TO DO:
**a.** In the interview with Soilwork guitarist Peter Wichers, which Soilwork album was the only one made without him?
**b.** Write the next part of the Peter Wichers interview, beginning right after its final answer.

EXERCISE TEXT:

Soilwork's Peter Wichers
Published Jan 26, 2009Although they don't quite provide as much fuel in the hate game as their fellow Swedish melodic metallers In Flames, Soilwork have found themselves facing no shortage of flaming for the ultra-catchy sound they've honed over their last four albums (prior discs were more aggressive and thus remain the favourites of "true" metalheads). Of the band's varied, mature and classy recorded output, only their last album, 2007's Sworn to a Great Divide, did not feature original guitarist Peter Wichers. But the axeman returned to the work force late in '08 and the band continue to tour for the album, Wichers in fold, members excited as ever but with a new, more mature outlook on life: one that will probably find them touring less, arguing less and enjoying life more.
I guess the biggest news is old news: you're back in the band.
That's right. It was close to four or five months ago now.
So why did you return to the band?
Me and [vocalist] Bjorn ["Speed" Strid] have kept in touch ever since I left Soilwork and wanted to work together at some point, which we did on the Nuclear Blast record I did [Nuclear Blast Allstars, a Nuclear Blast 20th-anniversary all-star CD Wichers put together]. After that we were talking about maybe doing something a little bit different than Soilwork, something that was metal mixed with Southern rock and almost a little bluegrass twist to it, with Bjorn singing a little more melodic. Then Soilwork had a line-up change; he approached me and asked me and we started toying with the thought of me coming back to Soilwork. My wife kicked me in the ass and told me that's what I should do and since I had been cooped up in the studio for two or three years here, I accepted it and the rest is history.
That's a nice twist: not to stereotype, but the wife generally wants the guy to not be in the touring rock band.
Yeah, obviously it's a tough life to be married and be on the road, it's not a lot of fun, but I have a very supportive wife. Most people in Soilwork are married now too. They're hard to come by but you definitely want to hold on to those that can deal with us doing something like this.

INFORMATION PROVIDED:
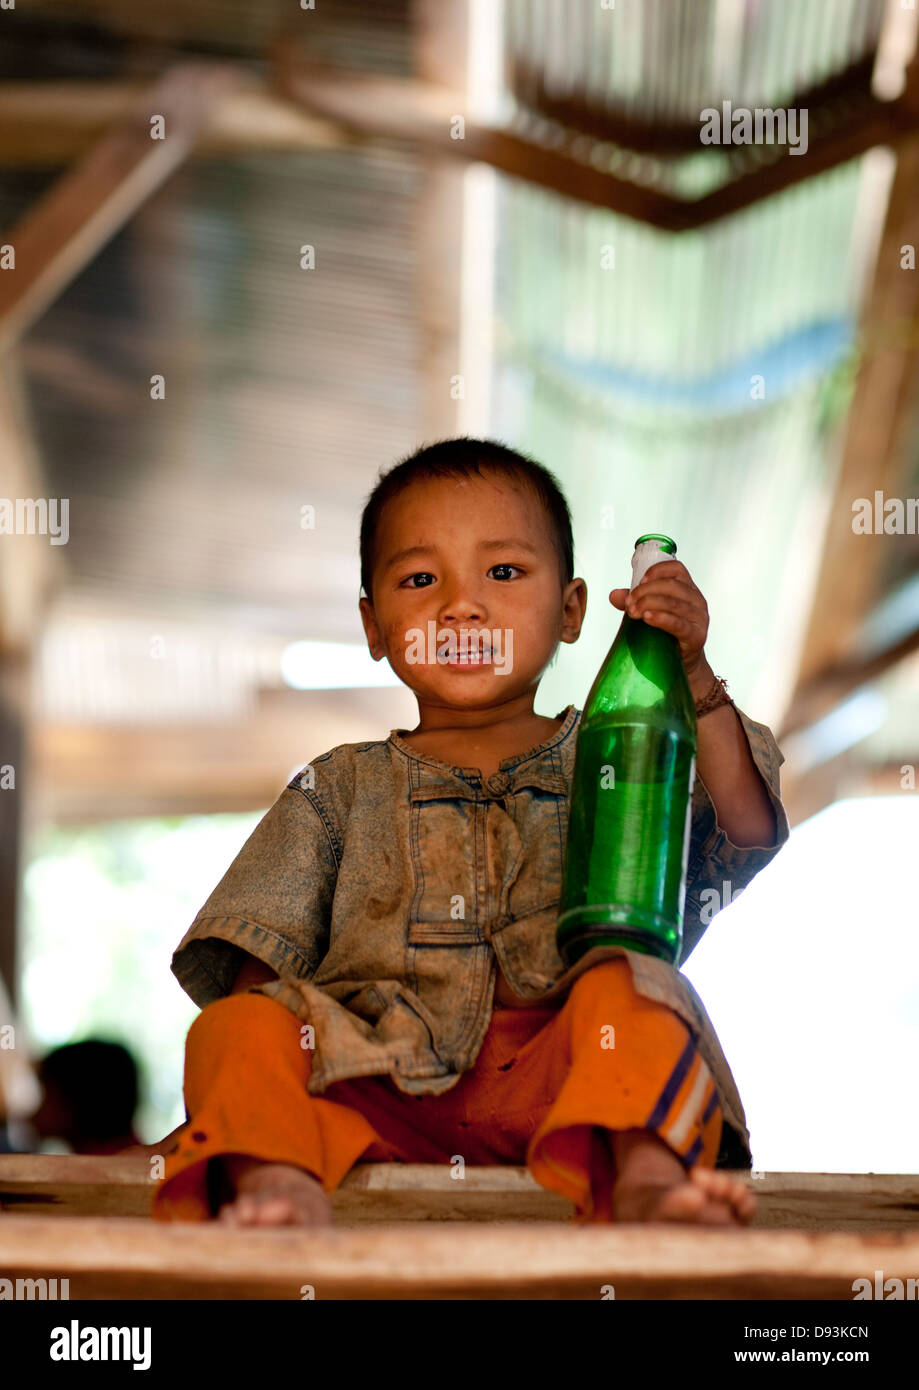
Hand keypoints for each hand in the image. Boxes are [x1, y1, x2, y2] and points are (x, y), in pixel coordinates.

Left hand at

ANSWERS TO EACH TASK:
**a.** Sworn to a Great Divide, from 2007.

**b.**
What did you think of the one Soilwork album you weren't on?
That seems to be a popular question [laughs].
I'm just curious; you're in the band, then you sit back and listen to a CD you're not on - it must have been kind of weird.
Yeah, yeah. It still to me sounds like Soilwork. I'm not saying this because I'm not part of it, but I think that record is a little bit safe. I think they have some great moments on it, but I think for the future we're going to take a different direction for Soilwork. Dirk [Verbeuren, drums] is going to get a bit more space to play more drums, there are going to be more guitar solos, we'll maybe be a little bit more technical and getting back to how Soilwork used to be, say, maybe back in the Natural Born Chaos and Predator's Portrait days.
Do you think the band is re-energized now?
I can totally tell, everybody gets along perfectly. I don't think it's ever been as good as it is now. We all have a very open communication as opposed to before. It's always hard to live so close to each other on a tour bus, but I think now problems gets brought to the surface and you solve it, instead of going around and waiting until the tour's over so you don't have to spend time again with those people on the tour bus. It's easier if you confront the problem then going around like it maybe was before and just not doing it. It's the same scenario if you're at the workplace, or wherever you are, it's always the same thing. We're too fucking old, we don't want to deal with that shit anymore, we just want to have a good time; so if there is a problem, we'll just deal with it.
You let fans vote on your set list for this North American tour. I guess you have to be ready to play anything and everything.
Absolutely. It's one of those things to show fans that we're not doing something because it's the only way we want to do it. Everybody says, "Why don't you play this song?" We heard that enough, so we thought, "Here's your chance, now don't tell us that we don't play what you want us to play."
It'll shut people up.
Exactly. [Laughs] No, not quite, but it's a cool thing and this being the last tour for this record, it seemed like a good idea.
There are a lot of bands doing this melodic death/thrash, whatever you want to call it, sound; there wasn't when you guys started doing it. Do you feel the need to mix it up a bit because there is so much out there?
I'm not quite sure yet. It's kind of hard to try to write something that doesn't come naturally. I've done that in the past and end up hating the song, that's usually how it is. Your heart is not into it. I think with Sylvain [Coudret, ex-Scarve], the new guitar player, he's definitely going to add something to the band that might not have been there before. He's a fantastic guitar player; he's absolutely amazing. It's hard to tell on the Scarve records that he is that good, because that is more dissonant and drums are the more dominant thing on the records. But he listens to Stevie Ray Vaughn, Van Halen - he really is super good. We're going to see if we can go back to being a little more guitar-based than before, but still keep the element of solos, catchy choruses, stuff like that.
When can people expect a new album?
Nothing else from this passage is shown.